= Work instruction =
From the material below, return every line that includes "pixels".
● ● ● ● ● ● ●
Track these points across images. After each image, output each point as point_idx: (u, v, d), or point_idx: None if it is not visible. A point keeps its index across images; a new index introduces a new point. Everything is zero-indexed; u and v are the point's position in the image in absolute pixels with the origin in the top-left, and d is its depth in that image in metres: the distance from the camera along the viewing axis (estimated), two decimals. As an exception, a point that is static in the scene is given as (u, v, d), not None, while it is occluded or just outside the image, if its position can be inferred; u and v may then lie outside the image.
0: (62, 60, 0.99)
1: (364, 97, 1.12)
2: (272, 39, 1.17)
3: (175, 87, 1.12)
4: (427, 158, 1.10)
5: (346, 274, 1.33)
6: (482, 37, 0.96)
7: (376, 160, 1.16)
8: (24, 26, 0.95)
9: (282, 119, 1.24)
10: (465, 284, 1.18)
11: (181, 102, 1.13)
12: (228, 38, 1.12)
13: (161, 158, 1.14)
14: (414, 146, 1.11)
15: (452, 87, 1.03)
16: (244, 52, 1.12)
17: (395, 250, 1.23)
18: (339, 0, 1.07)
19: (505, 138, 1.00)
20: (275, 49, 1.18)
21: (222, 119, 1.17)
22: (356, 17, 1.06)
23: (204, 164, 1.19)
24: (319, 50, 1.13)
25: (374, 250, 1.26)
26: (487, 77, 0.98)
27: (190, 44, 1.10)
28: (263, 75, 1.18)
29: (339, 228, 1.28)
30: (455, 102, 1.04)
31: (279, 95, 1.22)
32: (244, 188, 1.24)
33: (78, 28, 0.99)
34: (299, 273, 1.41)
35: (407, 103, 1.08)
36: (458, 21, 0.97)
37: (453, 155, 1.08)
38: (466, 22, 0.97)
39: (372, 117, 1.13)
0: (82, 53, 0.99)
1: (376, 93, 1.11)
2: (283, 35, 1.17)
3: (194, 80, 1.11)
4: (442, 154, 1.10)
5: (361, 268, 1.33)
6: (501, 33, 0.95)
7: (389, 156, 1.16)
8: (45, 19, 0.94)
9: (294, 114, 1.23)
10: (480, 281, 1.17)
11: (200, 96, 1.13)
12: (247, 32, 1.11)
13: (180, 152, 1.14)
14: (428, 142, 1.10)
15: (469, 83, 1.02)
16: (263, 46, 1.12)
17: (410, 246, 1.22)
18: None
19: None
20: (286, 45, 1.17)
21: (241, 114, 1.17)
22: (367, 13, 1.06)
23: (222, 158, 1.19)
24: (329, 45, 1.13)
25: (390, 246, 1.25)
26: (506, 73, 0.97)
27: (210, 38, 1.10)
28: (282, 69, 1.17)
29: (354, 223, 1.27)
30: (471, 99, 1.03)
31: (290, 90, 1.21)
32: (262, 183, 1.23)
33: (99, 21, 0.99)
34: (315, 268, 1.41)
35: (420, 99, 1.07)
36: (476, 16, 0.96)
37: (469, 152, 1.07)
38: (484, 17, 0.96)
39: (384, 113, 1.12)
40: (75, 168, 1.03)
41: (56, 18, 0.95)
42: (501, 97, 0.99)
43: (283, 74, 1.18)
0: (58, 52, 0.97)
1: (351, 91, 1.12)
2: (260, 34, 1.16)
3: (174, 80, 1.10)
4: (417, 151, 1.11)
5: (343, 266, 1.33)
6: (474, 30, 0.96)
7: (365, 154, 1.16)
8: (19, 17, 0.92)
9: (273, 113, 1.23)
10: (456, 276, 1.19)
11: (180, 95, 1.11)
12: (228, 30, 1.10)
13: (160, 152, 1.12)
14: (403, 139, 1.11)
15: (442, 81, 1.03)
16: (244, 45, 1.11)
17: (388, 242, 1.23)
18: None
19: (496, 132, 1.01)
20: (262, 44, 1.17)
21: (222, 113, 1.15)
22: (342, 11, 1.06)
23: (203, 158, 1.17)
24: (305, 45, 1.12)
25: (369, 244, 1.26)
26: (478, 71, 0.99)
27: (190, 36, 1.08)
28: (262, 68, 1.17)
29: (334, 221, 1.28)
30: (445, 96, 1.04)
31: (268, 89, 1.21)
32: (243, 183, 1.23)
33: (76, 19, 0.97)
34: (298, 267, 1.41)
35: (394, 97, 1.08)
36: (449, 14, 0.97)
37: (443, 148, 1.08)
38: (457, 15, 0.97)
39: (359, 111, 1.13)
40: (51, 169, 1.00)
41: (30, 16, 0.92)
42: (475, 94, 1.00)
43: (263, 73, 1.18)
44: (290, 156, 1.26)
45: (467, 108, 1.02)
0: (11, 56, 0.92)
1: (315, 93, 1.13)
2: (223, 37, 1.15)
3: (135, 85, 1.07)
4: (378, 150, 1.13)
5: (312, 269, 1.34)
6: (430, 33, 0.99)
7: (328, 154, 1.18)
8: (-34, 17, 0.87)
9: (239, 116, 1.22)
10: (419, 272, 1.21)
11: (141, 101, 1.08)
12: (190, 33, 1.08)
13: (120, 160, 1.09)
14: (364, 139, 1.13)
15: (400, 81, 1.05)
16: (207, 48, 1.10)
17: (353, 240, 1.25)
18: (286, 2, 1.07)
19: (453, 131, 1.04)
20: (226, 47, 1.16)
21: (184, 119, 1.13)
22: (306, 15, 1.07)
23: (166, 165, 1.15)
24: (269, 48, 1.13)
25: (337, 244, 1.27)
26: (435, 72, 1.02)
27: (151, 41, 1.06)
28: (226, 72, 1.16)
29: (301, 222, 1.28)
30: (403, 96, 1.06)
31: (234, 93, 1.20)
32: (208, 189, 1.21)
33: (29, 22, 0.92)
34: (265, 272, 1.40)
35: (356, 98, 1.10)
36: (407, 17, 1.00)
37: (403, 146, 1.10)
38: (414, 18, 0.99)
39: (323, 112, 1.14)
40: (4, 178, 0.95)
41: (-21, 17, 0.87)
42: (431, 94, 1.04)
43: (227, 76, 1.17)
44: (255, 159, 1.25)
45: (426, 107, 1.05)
● ● ● ● ● ● ●
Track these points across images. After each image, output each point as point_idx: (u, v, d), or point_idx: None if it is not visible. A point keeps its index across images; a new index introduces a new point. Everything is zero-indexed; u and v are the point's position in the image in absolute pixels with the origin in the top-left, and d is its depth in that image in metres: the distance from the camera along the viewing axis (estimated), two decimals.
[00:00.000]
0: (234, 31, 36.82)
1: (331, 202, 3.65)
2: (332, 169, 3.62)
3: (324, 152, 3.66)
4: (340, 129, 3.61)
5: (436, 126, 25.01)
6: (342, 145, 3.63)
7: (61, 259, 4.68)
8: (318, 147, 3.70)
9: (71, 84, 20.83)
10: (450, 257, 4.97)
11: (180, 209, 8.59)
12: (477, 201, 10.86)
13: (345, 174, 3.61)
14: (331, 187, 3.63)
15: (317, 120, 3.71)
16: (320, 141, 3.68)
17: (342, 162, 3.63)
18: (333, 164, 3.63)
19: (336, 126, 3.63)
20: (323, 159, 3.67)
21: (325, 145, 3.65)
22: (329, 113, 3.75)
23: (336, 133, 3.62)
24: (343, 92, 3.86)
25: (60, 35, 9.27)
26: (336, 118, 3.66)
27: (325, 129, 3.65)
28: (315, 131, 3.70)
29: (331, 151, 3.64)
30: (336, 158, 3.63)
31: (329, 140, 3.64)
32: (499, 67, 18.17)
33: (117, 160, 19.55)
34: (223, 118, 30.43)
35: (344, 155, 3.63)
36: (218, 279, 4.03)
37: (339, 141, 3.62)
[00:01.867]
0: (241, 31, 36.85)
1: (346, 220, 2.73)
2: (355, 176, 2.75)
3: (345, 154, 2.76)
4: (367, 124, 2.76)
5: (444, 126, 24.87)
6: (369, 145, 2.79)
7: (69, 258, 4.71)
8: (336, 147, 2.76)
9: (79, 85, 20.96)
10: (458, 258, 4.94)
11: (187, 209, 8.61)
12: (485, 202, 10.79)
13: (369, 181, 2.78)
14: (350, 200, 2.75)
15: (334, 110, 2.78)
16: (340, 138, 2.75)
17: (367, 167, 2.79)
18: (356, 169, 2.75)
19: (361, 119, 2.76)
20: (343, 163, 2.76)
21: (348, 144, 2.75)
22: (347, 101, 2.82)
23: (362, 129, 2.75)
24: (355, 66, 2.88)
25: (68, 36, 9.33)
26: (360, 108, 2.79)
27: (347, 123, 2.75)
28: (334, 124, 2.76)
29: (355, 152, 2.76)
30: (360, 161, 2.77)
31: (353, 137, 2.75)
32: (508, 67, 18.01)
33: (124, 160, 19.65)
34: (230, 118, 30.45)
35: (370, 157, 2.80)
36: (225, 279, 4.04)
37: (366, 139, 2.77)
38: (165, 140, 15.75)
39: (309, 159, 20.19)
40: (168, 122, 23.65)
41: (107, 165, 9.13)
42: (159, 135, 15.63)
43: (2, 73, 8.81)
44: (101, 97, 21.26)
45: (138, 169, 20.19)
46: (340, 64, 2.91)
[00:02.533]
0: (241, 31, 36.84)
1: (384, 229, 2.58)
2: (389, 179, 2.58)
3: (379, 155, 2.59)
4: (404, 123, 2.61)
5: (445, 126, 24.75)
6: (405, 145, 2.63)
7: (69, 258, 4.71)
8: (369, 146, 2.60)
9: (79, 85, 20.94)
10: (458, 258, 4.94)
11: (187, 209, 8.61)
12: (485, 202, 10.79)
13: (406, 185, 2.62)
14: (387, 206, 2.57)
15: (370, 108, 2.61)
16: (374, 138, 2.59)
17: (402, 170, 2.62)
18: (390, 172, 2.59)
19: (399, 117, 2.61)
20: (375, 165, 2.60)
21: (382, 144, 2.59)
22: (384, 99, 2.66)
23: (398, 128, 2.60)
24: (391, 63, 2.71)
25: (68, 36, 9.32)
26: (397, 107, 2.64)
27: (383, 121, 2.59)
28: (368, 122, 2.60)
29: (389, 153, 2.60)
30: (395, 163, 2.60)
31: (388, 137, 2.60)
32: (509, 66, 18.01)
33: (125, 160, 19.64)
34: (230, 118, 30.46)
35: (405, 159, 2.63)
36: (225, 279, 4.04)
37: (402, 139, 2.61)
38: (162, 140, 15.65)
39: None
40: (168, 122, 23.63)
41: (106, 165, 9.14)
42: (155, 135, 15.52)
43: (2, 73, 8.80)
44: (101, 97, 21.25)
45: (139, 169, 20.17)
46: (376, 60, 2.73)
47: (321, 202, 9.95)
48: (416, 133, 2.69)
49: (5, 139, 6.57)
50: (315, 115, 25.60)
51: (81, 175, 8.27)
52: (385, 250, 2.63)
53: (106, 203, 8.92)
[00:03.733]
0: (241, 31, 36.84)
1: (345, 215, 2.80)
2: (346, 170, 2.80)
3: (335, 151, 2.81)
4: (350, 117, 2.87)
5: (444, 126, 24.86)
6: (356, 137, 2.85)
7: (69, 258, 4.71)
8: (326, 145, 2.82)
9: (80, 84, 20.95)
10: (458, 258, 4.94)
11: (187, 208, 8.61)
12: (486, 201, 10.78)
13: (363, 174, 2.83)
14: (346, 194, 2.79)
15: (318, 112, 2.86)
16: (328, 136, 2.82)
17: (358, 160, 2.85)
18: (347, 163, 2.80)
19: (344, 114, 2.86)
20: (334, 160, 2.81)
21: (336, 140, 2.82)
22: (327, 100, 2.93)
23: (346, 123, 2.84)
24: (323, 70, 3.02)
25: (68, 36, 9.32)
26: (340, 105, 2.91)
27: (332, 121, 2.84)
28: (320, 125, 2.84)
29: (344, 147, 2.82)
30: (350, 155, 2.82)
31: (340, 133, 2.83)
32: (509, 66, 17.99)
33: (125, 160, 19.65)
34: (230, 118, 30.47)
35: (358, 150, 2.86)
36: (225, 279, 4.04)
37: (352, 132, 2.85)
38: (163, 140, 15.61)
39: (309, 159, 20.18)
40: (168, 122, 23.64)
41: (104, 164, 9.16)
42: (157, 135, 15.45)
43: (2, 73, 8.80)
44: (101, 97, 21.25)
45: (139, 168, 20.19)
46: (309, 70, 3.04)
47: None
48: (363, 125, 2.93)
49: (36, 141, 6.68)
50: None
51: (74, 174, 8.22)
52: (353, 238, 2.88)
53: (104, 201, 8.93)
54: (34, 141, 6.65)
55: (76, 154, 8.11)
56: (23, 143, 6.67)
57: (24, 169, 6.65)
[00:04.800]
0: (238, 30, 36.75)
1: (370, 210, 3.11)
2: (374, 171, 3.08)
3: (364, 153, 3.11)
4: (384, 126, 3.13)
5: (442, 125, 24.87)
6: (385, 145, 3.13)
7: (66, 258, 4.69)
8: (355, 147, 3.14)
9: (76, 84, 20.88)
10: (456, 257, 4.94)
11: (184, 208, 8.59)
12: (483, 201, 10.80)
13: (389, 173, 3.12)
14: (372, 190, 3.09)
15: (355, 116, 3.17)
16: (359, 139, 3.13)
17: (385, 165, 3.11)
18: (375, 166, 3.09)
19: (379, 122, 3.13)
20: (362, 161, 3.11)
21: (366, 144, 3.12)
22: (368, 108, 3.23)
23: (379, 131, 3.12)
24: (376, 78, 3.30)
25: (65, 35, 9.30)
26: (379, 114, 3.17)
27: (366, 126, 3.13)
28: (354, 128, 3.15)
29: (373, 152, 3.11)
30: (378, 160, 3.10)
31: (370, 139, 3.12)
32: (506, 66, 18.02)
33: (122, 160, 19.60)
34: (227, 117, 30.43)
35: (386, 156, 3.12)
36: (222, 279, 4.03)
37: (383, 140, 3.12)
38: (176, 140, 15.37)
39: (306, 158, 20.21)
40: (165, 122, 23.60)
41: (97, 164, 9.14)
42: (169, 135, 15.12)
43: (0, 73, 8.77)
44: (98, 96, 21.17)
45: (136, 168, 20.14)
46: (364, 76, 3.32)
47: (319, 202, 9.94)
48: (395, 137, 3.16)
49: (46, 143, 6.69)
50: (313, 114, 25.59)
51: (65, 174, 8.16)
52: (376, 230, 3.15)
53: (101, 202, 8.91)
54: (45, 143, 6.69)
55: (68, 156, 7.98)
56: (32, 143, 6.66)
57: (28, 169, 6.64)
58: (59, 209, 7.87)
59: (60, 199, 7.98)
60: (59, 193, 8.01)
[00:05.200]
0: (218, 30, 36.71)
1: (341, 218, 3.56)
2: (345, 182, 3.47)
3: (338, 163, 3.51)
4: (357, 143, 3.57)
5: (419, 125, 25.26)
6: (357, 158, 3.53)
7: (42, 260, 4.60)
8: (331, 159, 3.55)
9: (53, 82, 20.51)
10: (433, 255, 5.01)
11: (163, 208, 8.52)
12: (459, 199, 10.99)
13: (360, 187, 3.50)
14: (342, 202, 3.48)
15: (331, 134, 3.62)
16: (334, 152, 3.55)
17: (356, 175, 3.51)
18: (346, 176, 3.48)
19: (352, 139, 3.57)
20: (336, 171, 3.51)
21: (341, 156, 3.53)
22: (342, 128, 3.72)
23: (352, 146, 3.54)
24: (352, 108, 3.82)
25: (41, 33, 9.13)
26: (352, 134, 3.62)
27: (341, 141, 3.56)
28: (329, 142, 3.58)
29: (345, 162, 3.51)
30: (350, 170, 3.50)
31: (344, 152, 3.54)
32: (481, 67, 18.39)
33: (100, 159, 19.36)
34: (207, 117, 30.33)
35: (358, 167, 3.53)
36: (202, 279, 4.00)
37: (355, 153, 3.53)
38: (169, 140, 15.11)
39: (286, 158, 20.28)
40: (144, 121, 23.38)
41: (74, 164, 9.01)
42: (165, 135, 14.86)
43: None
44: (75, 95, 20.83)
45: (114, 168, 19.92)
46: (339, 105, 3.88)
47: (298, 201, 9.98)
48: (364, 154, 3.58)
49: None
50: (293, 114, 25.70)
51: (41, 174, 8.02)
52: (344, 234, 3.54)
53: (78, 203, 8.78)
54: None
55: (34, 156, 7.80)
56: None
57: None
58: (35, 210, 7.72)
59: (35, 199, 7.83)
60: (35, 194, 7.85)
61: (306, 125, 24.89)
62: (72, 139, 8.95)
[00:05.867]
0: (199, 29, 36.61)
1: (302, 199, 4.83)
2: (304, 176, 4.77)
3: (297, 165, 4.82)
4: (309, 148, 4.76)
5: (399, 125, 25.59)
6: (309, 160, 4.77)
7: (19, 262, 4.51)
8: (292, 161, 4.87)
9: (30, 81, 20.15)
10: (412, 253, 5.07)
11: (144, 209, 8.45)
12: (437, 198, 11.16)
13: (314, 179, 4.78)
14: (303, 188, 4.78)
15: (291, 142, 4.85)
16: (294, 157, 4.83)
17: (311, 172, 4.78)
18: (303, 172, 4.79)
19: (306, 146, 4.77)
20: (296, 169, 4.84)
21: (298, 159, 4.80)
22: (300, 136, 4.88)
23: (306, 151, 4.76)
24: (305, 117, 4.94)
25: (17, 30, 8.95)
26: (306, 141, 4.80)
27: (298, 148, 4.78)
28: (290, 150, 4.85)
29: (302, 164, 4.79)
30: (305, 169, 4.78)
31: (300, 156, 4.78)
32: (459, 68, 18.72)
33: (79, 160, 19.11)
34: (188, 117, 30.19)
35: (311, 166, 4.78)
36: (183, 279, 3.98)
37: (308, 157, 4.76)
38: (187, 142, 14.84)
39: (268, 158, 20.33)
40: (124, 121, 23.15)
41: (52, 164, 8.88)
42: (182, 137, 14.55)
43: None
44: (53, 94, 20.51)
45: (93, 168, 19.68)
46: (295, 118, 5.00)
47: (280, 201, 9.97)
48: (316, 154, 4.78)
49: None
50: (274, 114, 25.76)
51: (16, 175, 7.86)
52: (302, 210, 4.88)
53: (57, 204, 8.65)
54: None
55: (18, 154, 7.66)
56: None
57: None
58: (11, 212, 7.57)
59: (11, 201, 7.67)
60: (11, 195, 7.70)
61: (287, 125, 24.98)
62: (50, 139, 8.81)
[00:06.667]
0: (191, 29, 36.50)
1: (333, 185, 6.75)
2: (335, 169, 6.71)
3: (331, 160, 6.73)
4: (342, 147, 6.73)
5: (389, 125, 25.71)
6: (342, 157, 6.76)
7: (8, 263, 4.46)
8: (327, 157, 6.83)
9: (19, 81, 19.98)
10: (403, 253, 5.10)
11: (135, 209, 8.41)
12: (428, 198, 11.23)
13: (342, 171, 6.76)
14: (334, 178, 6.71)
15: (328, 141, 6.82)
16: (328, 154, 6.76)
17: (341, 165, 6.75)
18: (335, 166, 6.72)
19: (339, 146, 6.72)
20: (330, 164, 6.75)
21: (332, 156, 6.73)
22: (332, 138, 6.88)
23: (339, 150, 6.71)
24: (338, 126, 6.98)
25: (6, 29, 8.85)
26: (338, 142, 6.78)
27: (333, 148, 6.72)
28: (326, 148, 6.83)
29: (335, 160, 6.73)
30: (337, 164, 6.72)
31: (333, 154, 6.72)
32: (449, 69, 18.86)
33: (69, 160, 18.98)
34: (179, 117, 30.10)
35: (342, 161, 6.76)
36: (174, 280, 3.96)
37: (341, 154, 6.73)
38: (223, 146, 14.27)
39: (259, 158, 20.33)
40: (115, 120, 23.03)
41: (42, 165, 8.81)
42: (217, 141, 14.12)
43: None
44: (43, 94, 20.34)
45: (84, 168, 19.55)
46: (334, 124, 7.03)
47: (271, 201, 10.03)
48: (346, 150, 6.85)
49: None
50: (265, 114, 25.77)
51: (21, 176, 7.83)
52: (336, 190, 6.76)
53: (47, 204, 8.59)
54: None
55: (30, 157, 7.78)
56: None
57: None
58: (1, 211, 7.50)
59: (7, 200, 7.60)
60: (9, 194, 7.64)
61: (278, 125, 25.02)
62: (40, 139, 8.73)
● ● ● ● ● ● ●
= Solution for this exercise =
Track these points across images. After each image, output each point as point_idx: (u, v, d), or point_idx: None if it is not visible. A point keeps its index across images; a new index introduces a new point. Everything is zero-indexed; u and v are the point's position in the image in absolute pixels with the origin in the top-left, and d is its depth in that image in metres: the distance from the camera along the viewing axis (estimated), two decimals. As an exception, a point that is static in the scene is given as (u, v, d), not None, while it is occluded or just outside the image, if its position can be inferred; u and v may then lie outside the image.
Track these points across images. After each image, output each point as point_idx: (u, v, d), or point_idx: None if it is not visible. A point keeps its index across images; a new index introduces a new point. Everything is zero-indexed; u and v are the point's position in the image in absolute pixels with the origin in the top-left, and d is its depth in that image in metres: the distance from the camera along the viewing axis (estimated), two decimals.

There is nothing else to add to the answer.